CLEAR, DIRECT COMMUNICATION
OUR INVESTMENT PROCESS:
One of our Investment Advisors will arrange a one-on-one meeting with you in a personalized atmosphere where we will present our highest quality investment opportunities.
You will be presented with all of the required documentation enabling you to make an informed, educated decision.
At this point, we would recommend that you review all details with your attorney and accountant.
Once you have completed your due diligence and have decided to invest, you would need to provide us with a completed copy of the required fund documentation.
Bank wire instruction are available to allow you to directly fund your investment.
Dual City Investments will provide quarterly updates regarding your investment portfolio.
PATIENT AND SELECTIVE
The first phase is to identify an investment property that meets our performance criteria.
If interested, we then submit a letter of intent (LOI) and negotiate price and terms with property owners.
We conduct all due diligence and required inspections.
All financing and funding decisions are made and any renovations completed.
Property management is determined and reviewed weekly.
Fund Acquisition Criteria
Our overall strategy is to acquire moderate to high cash flowing assets or transform and sell real estate assets that have significant value creation potential over a 3 to 5 year individual project life-cycle. We employ moderate amounts of leverage to increase yields to investors while mitigating the downside risks inherent in any real estate investment. Typical projects will include office, multi-family, self storage, and mixed-use, including portions of retail, which are underperforming the market. Through disciplined underwriting and superior execution of each project’s operational plan we realize above market growth in net operating income.
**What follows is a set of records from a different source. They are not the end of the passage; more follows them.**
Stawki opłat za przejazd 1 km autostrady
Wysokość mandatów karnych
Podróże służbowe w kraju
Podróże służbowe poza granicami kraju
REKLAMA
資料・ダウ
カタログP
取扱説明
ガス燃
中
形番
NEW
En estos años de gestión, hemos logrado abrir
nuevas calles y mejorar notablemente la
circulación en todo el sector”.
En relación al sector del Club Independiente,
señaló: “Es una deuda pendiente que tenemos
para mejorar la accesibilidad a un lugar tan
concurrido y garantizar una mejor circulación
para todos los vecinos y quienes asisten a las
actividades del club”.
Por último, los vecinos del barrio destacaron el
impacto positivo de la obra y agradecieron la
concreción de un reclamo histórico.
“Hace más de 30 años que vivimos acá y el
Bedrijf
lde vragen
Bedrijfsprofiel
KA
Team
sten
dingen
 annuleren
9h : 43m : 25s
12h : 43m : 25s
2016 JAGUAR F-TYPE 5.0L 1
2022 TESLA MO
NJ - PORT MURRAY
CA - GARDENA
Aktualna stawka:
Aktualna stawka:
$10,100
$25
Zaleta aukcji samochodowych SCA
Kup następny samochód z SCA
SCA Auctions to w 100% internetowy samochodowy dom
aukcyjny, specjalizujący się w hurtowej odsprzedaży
Our projects are evaluated and capital is stacked in such a way as to provide a balance between expected return and staying power in the event economic conditions deteriorate. Leverage is used prudently to enhance returns to equity, while keeping loan to value and debt service ratios at moderate levels. An important component of our risk management strategy is diversification – by property type and geography. It also involves sourcing projects in “non-traditional” market segments, avoiding the wild swings associated with “faddish” markets.
Cautious Opportunistic Approach
Investing in markets and assets that we feel are resistant to downturns in the real estate market.
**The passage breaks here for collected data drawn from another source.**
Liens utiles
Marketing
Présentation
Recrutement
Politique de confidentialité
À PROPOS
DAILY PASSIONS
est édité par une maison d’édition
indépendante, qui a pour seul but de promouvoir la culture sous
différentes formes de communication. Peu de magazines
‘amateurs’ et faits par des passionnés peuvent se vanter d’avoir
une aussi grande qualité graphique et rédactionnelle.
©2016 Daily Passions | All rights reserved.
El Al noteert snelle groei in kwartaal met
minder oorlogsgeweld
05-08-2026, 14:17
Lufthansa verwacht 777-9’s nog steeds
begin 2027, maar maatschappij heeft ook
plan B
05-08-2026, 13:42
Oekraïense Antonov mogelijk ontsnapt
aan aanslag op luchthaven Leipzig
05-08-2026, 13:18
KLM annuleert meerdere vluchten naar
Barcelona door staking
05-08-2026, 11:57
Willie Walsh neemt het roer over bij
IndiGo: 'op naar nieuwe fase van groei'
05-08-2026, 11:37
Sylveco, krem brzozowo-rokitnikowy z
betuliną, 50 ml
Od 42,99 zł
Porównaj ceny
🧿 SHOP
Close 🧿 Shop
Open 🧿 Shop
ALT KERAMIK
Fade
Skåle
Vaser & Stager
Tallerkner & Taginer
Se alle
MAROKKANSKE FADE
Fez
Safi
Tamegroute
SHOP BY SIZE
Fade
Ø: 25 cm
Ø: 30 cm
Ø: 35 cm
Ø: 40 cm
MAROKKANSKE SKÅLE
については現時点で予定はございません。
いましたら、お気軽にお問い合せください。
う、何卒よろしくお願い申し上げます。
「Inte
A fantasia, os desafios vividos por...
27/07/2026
South Carolina, North Carolina, Georgia, Tennessee, Ohio
In-house management, facilitates efficiencies that maximize value creation over the asset hold period. Intensive management to strive to maximize value creation through local market knowledge in select markets and assets.
Cash Flowing Assets
We expect returns, on stabilized assets, of approximately 9% cash on cash with a target IRR of 15%.
Value Add Assets
Single properties and portfolios requiring restructuring, repositioning and/or redevelopment opportunities.